Patterson reckons Team Obama is only putting off the necessary day of reckoning by pretending the US banking system is still solvent. Speaking at the Qatar Global Investment Forum he had this to say about the government’s handling of the banking crisis:

It’s a sham. The banks are insolvent. The US government is trying to sedate the public because they are down to the last $100 billion of the $700 billion TARP funds. They think they’re doing this for the greater good of society.

When market participants like Patterson speak, we listen. First, these guys are not towing the government line. Second, they have skin in the market. This puts them in a different class than the mainstream commentariat. We call these people underground investors. And we do our best to bring you their money-making advice and market intelligence on a daily basis. Don’t bother looking for them on CNNMoney or on CNBC. You won’t find them there.

Patterson doesn’t believe we’re about to see a V-shaped recovery…

This is not a normal recession and there will be no V-shaped recovery. The crisis has destroyed leveraged companies. We’re going to see a catastrophic increase in the number of LBO’s (leveraged buyouts) going into default because they’re knee-deep in debt and no solution exists since they can’t refinance.
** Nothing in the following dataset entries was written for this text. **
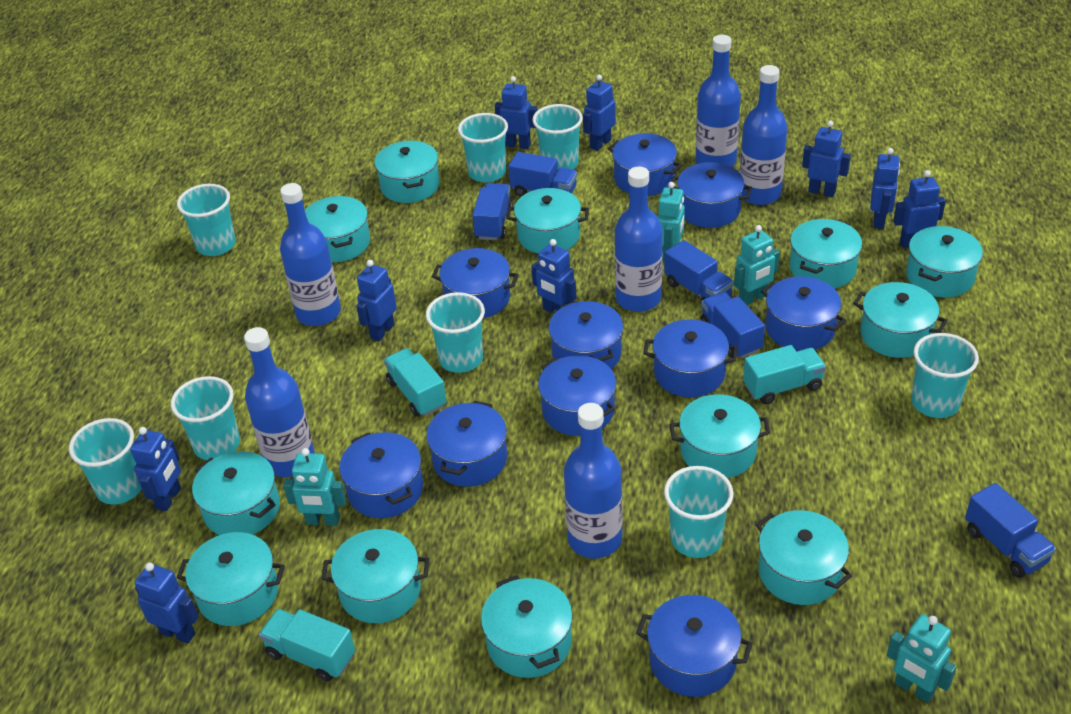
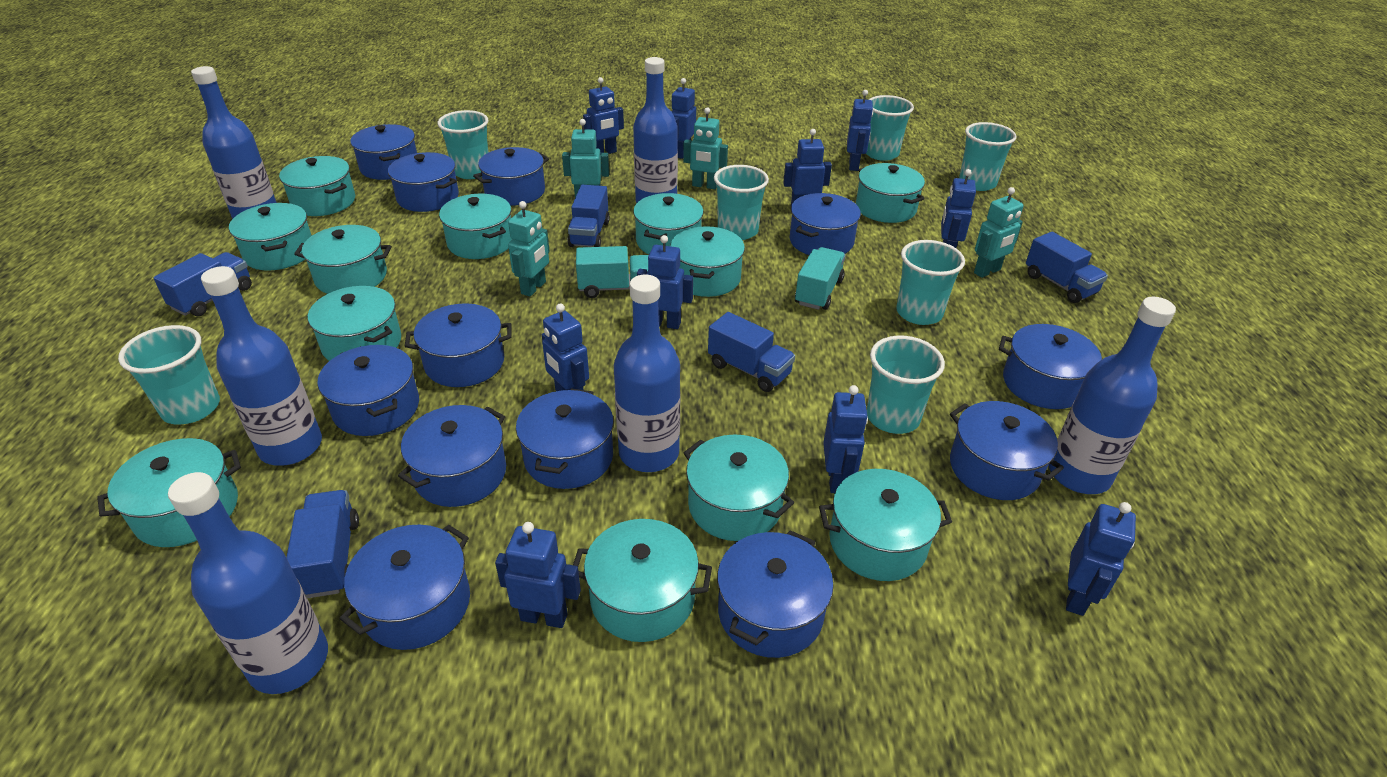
blue pot: [339,432,423,518] [426,401,507,487] [432,248,519,318] [538,355,616,436] [548,301,623,369] [608,133,682,196] [636,595,752,697] [643,320,738,397] [671,162,752,228] [761,276,846,351] = 10 -> [317,345,419,436] [339,525,470,650] [350,124,417,180] [388,152,459,212] [398,405,506,507] [405,303,512,387] [473,147,549,206] [516,388,614,489] [717,530,834,658] [790,193,861,255] [950,401,1064,500] [999,324,1102,409] = 12
blue robot: [130,427,181,511] [135,562,199,644] [356,260,397,341] [495,76,538,149] [531,239,576,313] [583,75,616,151] [802,120,851,197] [870,148,900,229] [893,170,946,248] = 9 -> [495,522,581,628] [542,304,589,391] [583,77,624,154] [637,235,693,329] [671,78,696,159] [783,129,832,206] [823,385,868,493] [847,90,873,171] [941,169,976,248] [1066,502,1136,616] = 10
turquoise cup: [69,418,142,504] [171,376,240,460] [177,184,236,256] [426,292,485,373] [458,113,508,182] [532,104,583,169] [664,466,733,558] [911,333,979,418] = 8 -> [118,325,220,425] [438,110,489,179] [714,165,769,240] [866,95,914,161] [867,335,945,434] [896,240,965,325] [959,122,1017,191] = 7
turquoise truck: [259,609,355,682] [384,348,447,417] [743,345,826,404] = 3 -> [576,246,649,298] [795,247,845,310] = 2

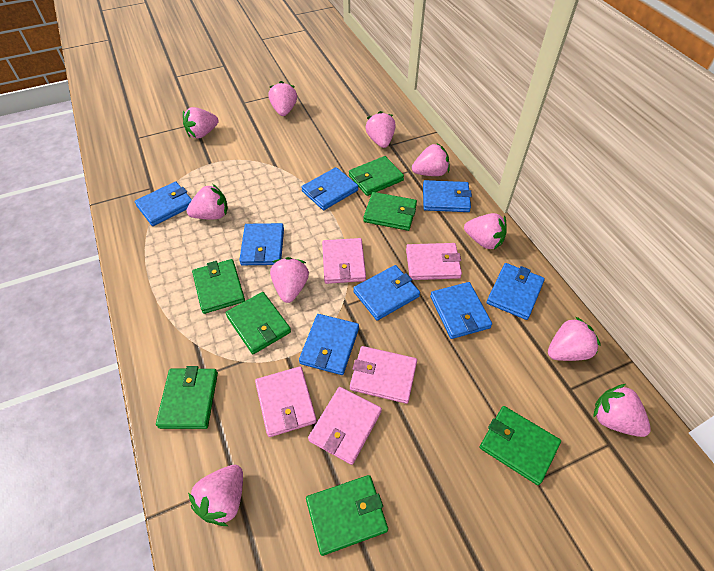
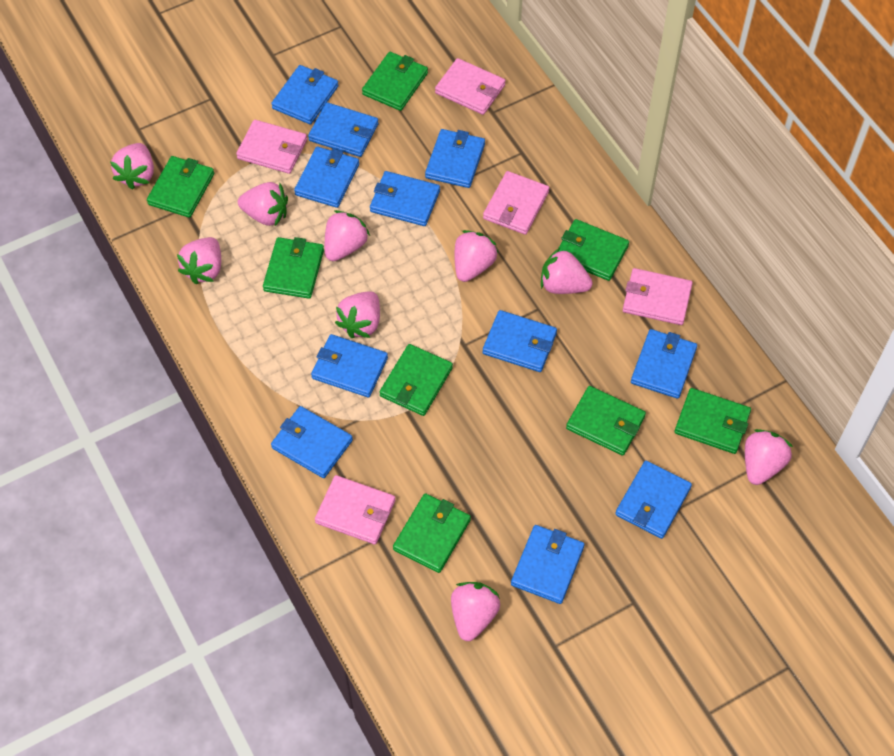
blue wallet: [135,181,192,226] [239,223,284,265] [299,314,359,375] [301,167,358,210] [353,265,420,321] [423,180,472,212] [430,282,492,339] [487,263,545,320] = 8 -> [271,65,339,125] [271,406,353,478] [294,147,359,208] [308,102,379,157] [311,334,388,398] [370,171,440,226] [425,129,485,188] [482,310,557,372] [511,525,585,604] [615,461,692,539] [631,329,697,399] = 11
green wallet: [156,366,218,429] [192,259,245,314] [226,292,291,354] [306,475,388,556] [349,156,404,196] [363,192,417,231] [480,406,561,485] = 7 -> [147,156,214,218] [263,237,324,299] [362,52,428,111] [380,344,453,416] [393,493,471,573] [558,219,629,281] [566,386,646,456] [675,388,751,454] = 8
pink strawberry: [183,107,219,139] [186,184,228,219] [188,465,243,526] [269,81,297,116] [270,257,309,303] [365,111,395,148] [412,143,449,176] [464,213,507,250] [548,316,601,361] [593,384,651,437] = 10 -> [110,143,154,190] [177,237,221,284] [238,182,288,226] [325,210,370,261] [335,291,380,338] [451,582,500,641] [455,230,498,282] [541,248,593,294] [745,429,793,485] = 9

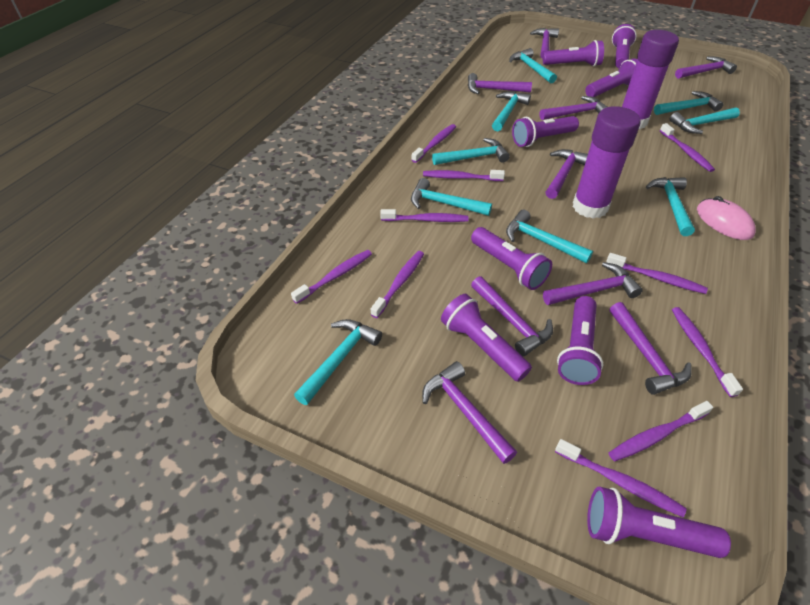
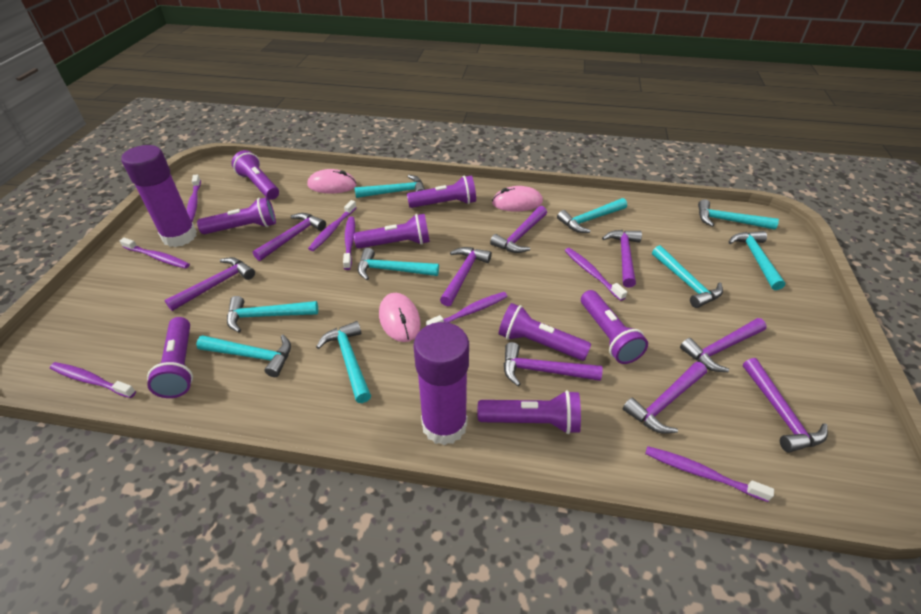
pink mouse: [697,196,756,240] = 1 -> [307,169,357,194] [379,293,421,342] [492,186,543,212] = 3
purple toothbrush: [291,250,372,304] [371,251,424,318] [380,209,469,222] [412,124,456,163] [423,170,505,181] [555,439,687,518] [606,253,708,294] [609,401,713,461] [660,123,715,172] [672,307,743,397] = 10 -> [50,362,136,398] [120,238,190,269] [187,174,201,222] [308,200,357,251] [343,216,355,270] [426,292,508,326] [565,248,627,301] [645,446,774,502] = 8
Alpha hedge funds have been making their money by gambling with excessive leverage, so the knife that cuts off leverage is going to cut off their heads as well.

He also sees the economic crisis ending in a deliberate inflation…

The US government has thrown 29% of GDP at this crisis compared to 8% in the early 1930s. The Fed’s balance sheet has risen from $900 billion to $2.7 trillion to bail out the system. America has to do it because the only way out is to debase the currency, but that is going to lead to some very high inflation three years down the road.